The pocket-sized magazine has a U.S. circulation of 10 million with 38 million readers.

Their story includes interviews with Swaby, 41, the father of two sons, 3 and 7, and his two co-workers trapped with him, Kenny Schofield, 45, of Framingham, whose kids are 7, 11 and 13, and John Kanash of Barnstead, N.H., who has four children: 12, 14, 18 and 20.

In an interview following the accident, Swaby said his first thoughts as the water poured down and he talked with God were how his young sons would get by without him.

Miraculously, crane operator Mike Salvador of Fall River, above ground at the Lowell Street combined sewer overflow project, had heard their desperate cries and within moments lowered a “man-cage” to hoist them to the mark he’d previously set on the cable. He couldn’t see more than 20 feet down.
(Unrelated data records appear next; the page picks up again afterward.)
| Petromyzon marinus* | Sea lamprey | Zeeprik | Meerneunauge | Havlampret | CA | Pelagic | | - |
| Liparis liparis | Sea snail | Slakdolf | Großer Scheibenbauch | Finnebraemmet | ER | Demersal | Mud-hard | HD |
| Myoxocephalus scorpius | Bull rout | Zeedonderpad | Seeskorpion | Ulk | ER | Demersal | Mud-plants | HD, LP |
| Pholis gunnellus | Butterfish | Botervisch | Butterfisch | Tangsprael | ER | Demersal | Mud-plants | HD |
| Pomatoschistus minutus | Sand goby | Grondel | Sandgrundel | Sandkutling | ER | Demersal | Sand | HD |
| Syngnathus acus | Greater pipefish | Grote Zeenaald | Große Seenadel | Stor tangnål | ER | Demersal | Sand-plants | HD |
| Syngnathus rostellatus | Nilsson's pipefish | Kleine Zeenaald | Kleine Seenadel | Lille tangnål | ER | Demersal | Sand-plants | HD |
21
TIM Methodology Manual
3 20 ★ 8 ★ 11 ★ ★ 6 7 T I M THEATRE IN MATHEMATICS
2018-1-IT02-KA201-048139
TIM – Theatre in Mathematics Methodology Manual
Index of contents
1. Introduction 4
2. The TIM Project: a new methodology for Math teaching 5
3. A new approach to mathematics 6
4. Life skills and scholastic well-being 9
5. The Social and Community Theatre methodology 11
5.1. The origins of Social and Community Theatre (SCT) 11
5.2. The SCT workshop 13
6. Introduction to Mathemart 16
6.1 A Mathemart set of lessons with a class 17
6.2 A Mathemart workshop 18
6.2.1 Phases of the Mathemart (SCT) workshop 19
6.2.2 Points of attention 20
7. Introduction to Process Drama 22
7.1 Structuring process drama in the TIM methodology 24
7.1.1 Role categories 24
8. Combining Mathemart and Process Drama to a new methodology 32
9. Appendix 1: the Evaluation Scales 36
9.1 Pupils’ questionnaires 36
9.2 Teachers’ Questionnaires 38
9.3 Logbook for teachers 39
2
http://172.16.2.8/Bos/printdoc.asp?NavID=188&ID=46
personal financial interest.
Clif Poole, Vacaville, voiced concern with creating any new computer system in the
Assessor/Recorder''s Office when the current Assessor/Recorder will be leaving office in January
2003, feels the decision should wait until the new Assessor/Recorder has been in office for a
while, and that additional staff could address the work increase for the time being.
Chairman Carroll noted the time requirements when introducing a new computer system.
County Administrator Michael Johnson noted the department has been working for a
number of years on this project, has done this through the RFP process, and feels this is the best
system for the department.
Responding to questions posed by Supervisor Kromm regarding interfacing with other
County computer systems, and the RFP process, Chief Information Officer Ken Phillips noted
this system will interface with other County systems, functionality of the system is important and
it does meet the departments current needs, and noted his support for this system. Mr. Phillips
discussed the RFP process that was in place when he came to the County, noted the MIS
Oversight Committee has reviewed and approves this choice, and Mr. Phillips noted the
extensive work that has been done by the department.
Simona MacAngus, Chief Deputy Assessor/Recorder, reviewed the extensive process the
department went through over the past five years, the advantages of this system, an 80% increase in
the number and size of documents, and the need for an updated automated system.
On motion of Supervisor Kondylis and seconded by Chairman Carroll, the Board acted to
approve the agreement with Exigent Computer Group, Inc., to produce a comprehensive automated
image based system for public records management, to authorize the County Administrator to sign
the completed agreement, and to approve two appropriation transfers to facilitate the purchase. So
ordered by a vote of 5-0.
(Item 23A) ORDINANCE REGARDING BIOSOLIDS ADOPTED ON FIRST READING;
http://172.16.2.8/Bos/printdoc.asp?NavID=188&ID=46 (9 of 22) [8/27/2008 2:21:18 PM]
What made this harrowing story even more stunning — and resulted in Swaby’s selection as a national Everyday Hero — was that only he made it into the cage the first time. But Swaby insisted — screaming — that he be lowered back down for his mates, breaking the cardinal rule not to return once cleared of danger.

The flashlight he instinctively brought back down showed the men the way to the cage as the waters reached their heads.

“Most importantly,” said Reader’s Digest in choosing Swaby and coming to Fall River to interview and photograph the men, the heroes they’ve chosen “exemplified the best of humanity and inspired everyone around them.”

In past interviews, Swaby shook off any claims to heroism.

“We work together. We all go down together. We all come up together,” he said.

“I felt it would have been harder to leave them down there.”